● Problem description:
Edit the data below by changing every "fullname" to "shortname", leaving all other text as it is.

● Material to process:
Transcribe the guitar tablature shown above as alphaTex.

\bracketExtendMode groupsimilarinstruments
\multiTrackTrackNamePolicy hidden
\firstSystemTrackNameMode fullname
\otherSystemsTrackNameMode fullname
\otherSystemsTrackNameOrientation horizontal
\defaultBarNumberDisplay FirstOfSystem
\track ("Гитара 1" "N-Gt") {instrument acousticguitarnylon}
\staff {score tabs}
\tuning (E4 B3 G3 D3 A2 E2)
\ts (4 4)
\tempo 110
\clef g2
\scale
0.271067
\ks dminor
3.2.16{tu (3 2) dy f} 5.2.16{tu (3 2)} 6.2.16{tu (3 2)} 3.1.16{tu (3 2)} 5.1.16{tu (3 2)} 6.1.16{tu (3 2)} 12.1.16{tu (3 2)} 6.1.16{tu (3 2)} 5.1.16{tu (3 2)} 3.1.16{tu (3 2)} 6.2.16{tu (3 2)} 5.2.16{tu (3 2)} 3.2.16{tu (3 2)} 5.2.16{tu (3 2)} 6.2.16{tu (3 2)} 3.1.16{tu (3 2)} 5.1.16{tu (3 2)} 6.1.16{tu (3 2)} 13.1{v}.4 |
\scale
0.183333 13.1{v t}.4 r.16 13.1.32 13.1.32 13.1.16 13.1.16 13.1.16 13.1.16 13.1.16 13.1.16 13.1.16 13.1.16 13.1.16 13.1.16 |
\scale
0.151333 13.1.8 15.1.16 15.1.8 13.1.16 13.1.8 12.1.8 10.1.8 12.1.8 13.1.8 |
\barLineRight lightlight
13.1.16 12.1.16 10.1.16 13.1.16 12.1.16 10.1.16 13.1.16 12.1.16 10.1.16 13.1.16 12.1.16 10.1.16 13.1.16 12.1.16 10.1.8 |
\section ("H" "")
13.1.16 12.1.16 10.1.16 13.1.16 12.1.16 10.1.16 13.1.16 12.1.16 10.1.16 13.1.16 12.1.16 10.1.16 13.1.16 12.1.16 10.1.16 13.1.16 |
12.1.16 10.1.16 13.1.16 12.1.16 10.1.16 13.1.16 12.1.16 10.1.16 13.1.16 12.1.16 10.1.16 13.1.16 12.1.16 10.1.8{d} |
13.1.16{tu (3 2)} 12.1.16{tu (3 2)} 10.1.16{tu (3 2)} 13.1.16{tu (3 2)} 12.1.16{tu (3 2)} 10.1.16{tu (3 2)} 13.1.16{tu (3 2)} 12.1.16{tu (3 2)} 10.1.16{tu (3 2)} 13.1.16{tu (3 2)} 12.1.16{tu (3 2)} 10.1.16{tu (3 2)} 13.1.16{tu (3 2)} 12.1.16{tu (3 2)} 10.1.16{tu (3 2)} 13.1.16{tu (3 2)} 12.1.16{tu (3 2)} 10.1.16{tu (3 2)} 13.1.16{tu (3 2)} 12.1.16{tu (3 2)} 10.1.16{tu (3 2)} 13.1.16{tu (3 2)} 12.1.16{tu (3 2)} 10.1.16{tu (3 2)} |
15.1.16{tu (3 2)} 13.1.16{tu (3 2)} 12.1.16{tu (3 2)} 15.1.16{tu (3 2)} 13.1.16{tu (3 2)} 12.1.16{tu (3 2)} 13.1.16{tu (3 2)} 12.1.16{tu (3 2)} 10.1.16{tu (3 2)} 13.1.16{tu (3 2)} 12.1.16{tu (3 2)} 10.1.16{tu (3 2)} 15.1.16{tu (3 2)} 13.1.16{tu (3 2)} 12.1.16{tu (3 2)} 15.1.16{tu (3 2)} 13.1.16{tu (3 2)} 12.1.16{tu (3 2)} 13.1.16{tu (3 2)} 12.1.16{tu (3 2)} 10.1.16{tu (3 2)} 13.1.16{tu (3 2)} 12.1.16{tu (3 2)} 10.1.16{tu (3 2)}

● The answer:
Transcribe the guitar tablature shown above as alphaTex.

\bracketExtendMode groupsimilarinstruments
\multiTrackTrackNamePolicy hidden
\firstSystemTrackNameMode shortname
\otherSystemsTrackNameMode shortname
\otherSystemsTrackNameOrientation horizontal
\defaultBarNumberDisplay FirstOfSystem
\track ("Гитара 1" "N-Gt") {instrument acousticguitarnylon}
\staff {score tabs}
\tuning (E4 B3 G3 D3 A2 E2)
\ts (4 4)
\tempo 110
\clef g2
\scale
0.271067
\ks dminor
3.2.16{tu (3 2) dy f} 5.2.16{tu (3 2)} 6.2.16{tu (3 2)} 3.1.16{tu (3 2)} 5.1.16{tu (3 2)} 6.1.16{tu (3 2)} 12.1.16{tu (3 2)} 6.1.16{tu (3 2)} 5.1.16{tu (3 2)} 3.1.16{tu (3 2)} 6.2.16{tu (3 2)} 5.2.16{tu (3 2)} 3.2.16{tu (3 2)} 5.2.16{tu (3 2)} 6.2.16{tu (3 2)} 3.1.16{tu (3 2)} 5.1.16{tu (3 2)} 6.1.16{tu (3 2)} 13.1{v}.4 |
\scale
0.183333 13.1{v t}.4 r.16 13.1.32 13.1.32 13.1.16 13.1.16 13.1.16 13.1.16 13.1.16 13.1.16 13.1.16 13.1.16 13.1.16 13.1.16 |
\scale
0.151333 13.1.8 15.1.16 15.1.8 13.1.16 13.1.8 12.1.8 10.1.8 12.1.8 13.1.8 |
\barLineRight lightlight
13.1.16 12.1.16 10.1.16 13.1.16 12.1.16 10.1.16 13.1.16 12.1.16 10.1.16 13.1.16 12.1.16 10.1.16 13.1.16 12.1.16 10.1.8 |
\section ("H" "")
13.1.16 12.1.16 10.1.16 13.1.16 12.1.16 10.1.16 13.1.16 12.1.16 10.1.16 13.1.16 12.1.16 10.1.16 13.1.16 12.1.16 10.1.16 13.1.16 |
12.1.16 10.1.16 13.1.16 12.1.16 10.1.16 13.1.16 12.1.16 10.1.16 13.1.16 12.1.16 10.1.16 13.1.16 12.1.16 10.1.8{d} |
13.1.16{tu (3 2)} 12.1.16{tu (3 2)} 10.1.16{tu (3 2)} 13.1.16{tu (3 2)} 12.1.16{tu (3 2)} 10.1.16{tu (3 2)} 13.1.16{tu (3 2)} 12.1.16{tu (3 2)} 10.1.16{tu (3 2)} 13.1.16{tu (3 2)} 12.1.16{tu (3 2)} 10.1.16{tu (3 2)} 13.1.16{tu (3 2)} 12.1.16{tu (3 2)} 10.1.16{tu (3 2)} 13.1.16{tu (3 2)} 12.1.16{tu (3 2)} 10.1.16{tu (3 2)} 13.1.16{tu (3 2)} 12.1.16{tu (3 2)} 10.1.16{tu (3 2)} 13.1.16{tu (3 2)} 12.1.16{tu (3 2)} 10.1.16{tu (3 2)} |
15.1.16{tu (3 2)} 13.1.16{tu (3 2)} 12.1.16{tu (3 2)} 15.1.16{tu (3 2)} 13.1.16{tu (3 2)} 12.1.16{tu (3 2)} 13.1.16{tu (3 2)} 12.1.16{tu (3 2)} 10.1.16{tu (3 2)} 13.1.16{tu (3 2)} 12.1.16{tu (3 2)} 10.1.16{tu (3 2)} 15.1.16{tu (3 2)} 13.1.16{tu (3 2)} 12.1.16{tu (3 2)} 15.1.16{tu (3 2)} 13.1.16{tu (3 2)} 12.1.16{tu (3 2)} 13.1.16{tu (3 2)} 12.1.16{tu (3 2)} 10.1.16{tu (3 2)} 13.1.16{tu (3 2)} 12.1.16{tu (3 2)} 10.1.16{tu (3 2)}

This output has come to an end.